Smallpox vaccine scars: What they look like and why

I remember noticing a small scar on my mother’s upper arm when I was a child. It had a ring of tiny indents surrounding a slightly larger mark.

I don’t know why it caught my attention, but it did. Like most childhood curiosities, though, I eventually forgot about it.

Smallpox Vaccine Scar: Why It Happens

Of course, the scar didn’t disappear—it was always there—but I stopped thinking about what had caused it. Maybe I asked my mother once, and maybe she explained. If she did, I don’t remember.

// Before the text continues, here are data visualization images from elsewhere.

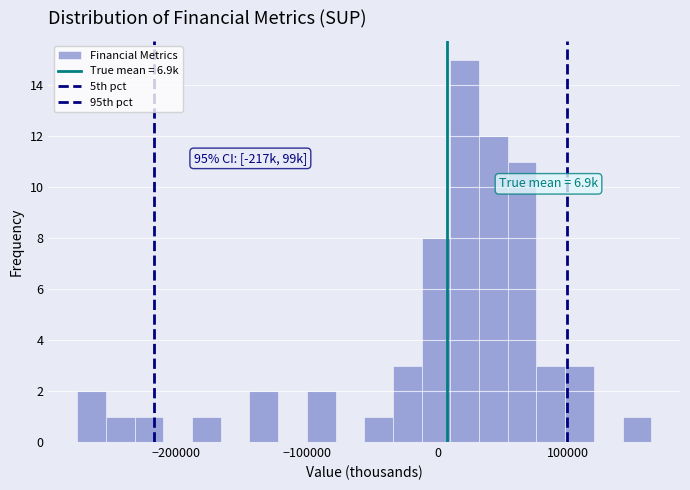

Around what value on the x-axis is the tallest bar? Give the approximate position of its centre, as read against the axis.

20000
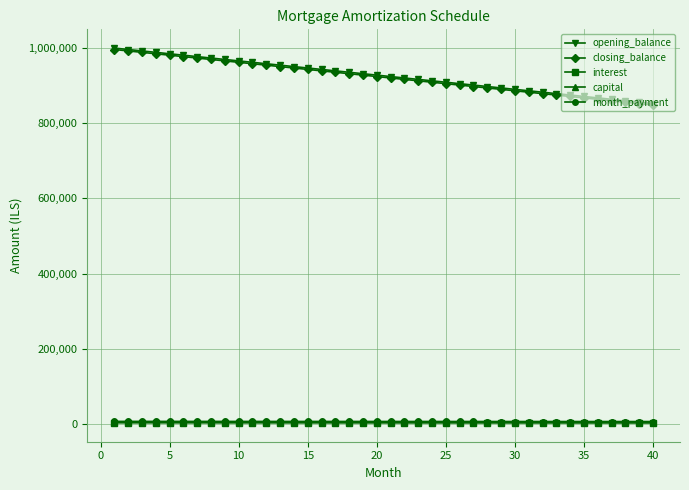

True or false: capital and opening_balance intersect in this chart.

False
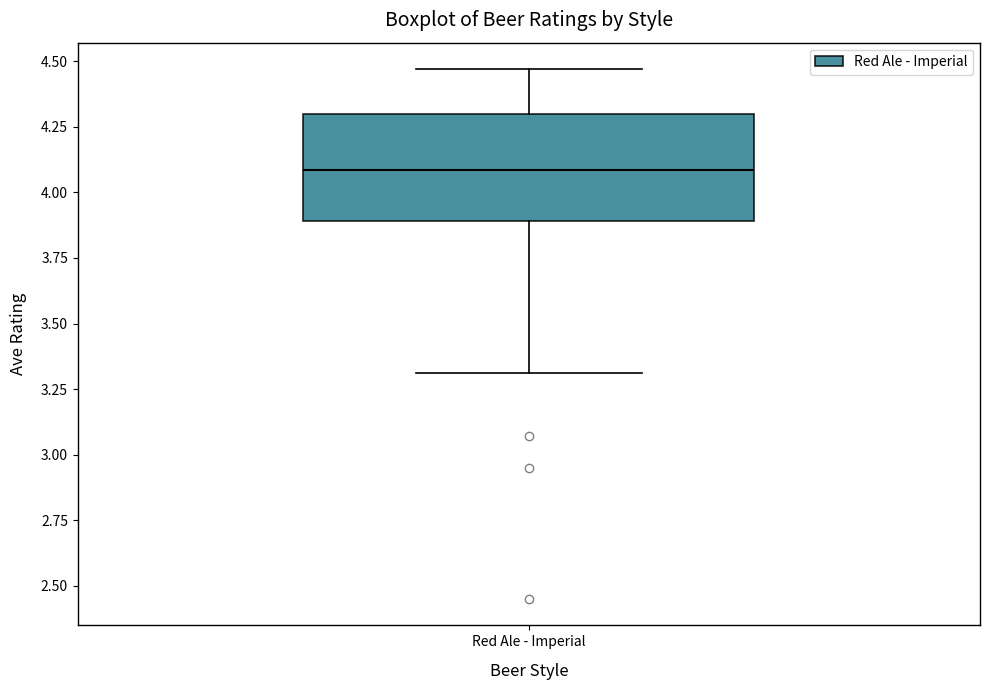

Transcribe this box plot: give where the median line is, the range the box spans, and where the two whiskers end, as read against the y-axis. The values are not printed on the chart, so give them approximately, as read against the axis.

median 4.10, box 3.90 to 4.30, whiskers 3.30 to 4.45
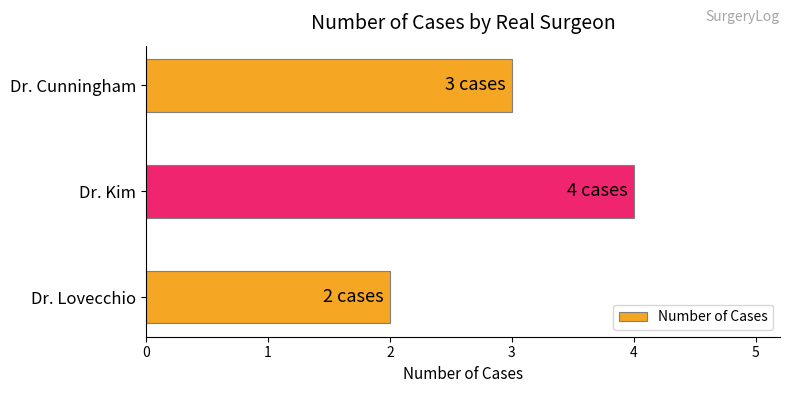

The value at Dr. Cunningham is 3. True or false?

True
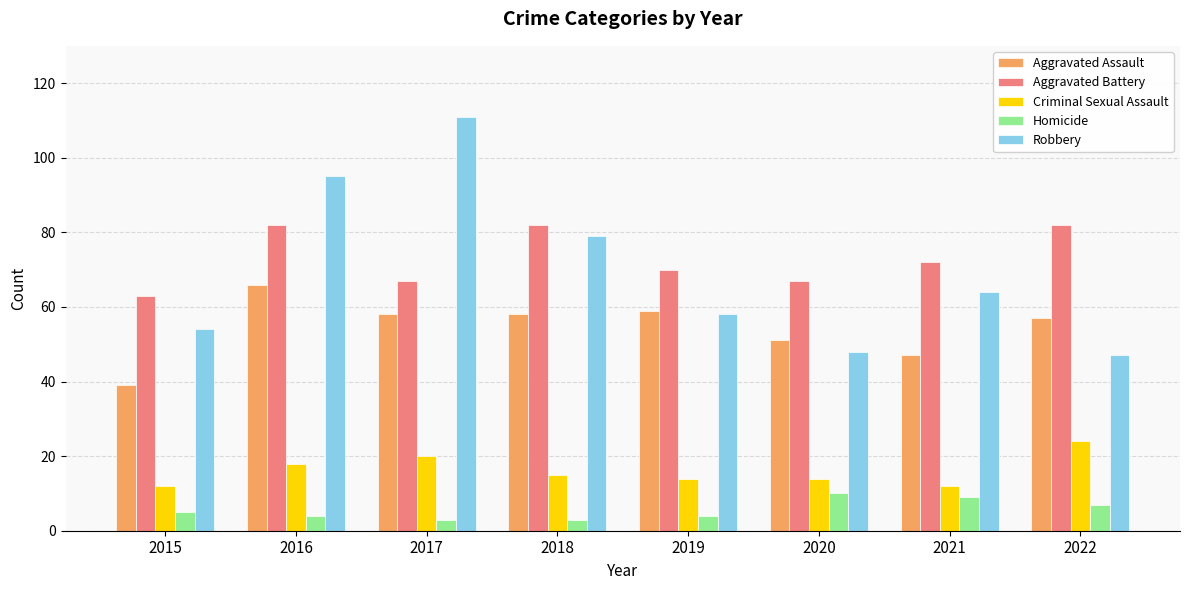

At which category is the sum across all series the highest?

2016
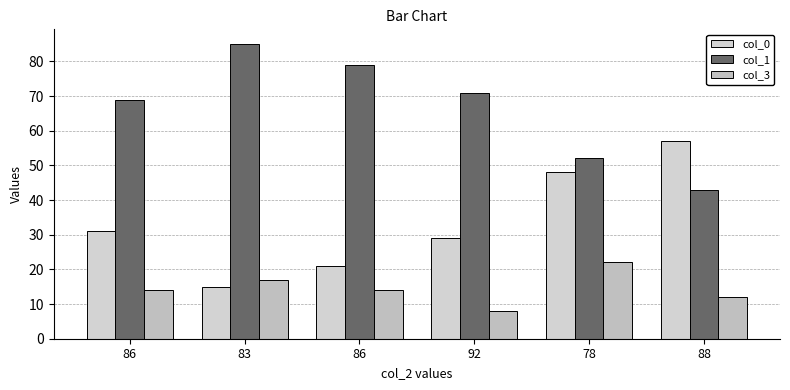

Reading left to right, extract all data points from this chart.

col_0: 31	15	21	29	48	57
col_1: 69	85	79	71	52	43
col_3: 14	17	14	8	22	12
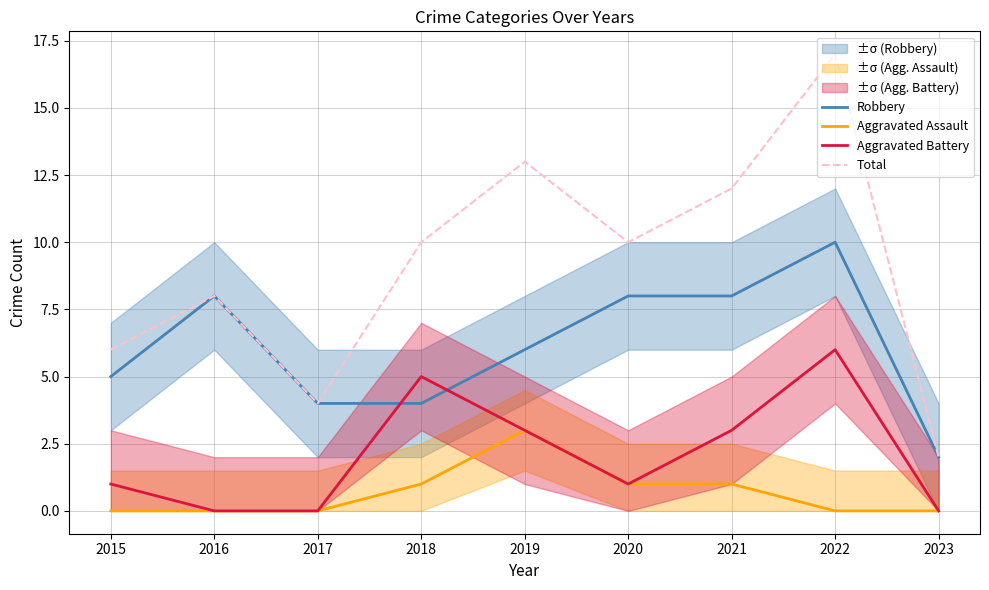

At which label does Aggravated Battery reach its minimum?

2016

Then, years later, I helped an elderly woman off a train one summer. I happened to see the same scar, in the exact same spot as my mother’s. It immediately brought back my old curiosity, but with the train about to leave, I couldn’t ask her about it.

So, I called my mother. She told me she had actually explained it to me before—more than once, in fact—but I had never paid enough attention to remember. Her scar, like so many others of her generation, was from the smallpox vaccine.

Smallpox was a dangerous infectious disease that once spread widely among humans. It caused a severe rash, high fever, and in the 20th century alone, it killed about 3 out of every 10 people who caught it. Many who survived were left with scars.

The vaccine for smallpox was so effective that the disease was declared eliminated in the U.S. in 1952. By 1972, the vaccine was no longer needed as part of routine immunizations.

Before then, though, all children received the smallpox vaccine, which left a distinctive mark on their arms. In a way, it was like an early version of a vaccine passport—a visible sign that they had been immunized.

So, what caused the scar? Unlike modern vaccines, which use a single needle, the smallpox vaccine was given using a two-pronged needle that punctured the skin multiple times.

This method caused small blisters to form. Over time, these blisters scabbed over, eventually leaving behind the permanent scar.

And that’s the story behind my mother’s small but noticeable mark—one shared by many from her generation.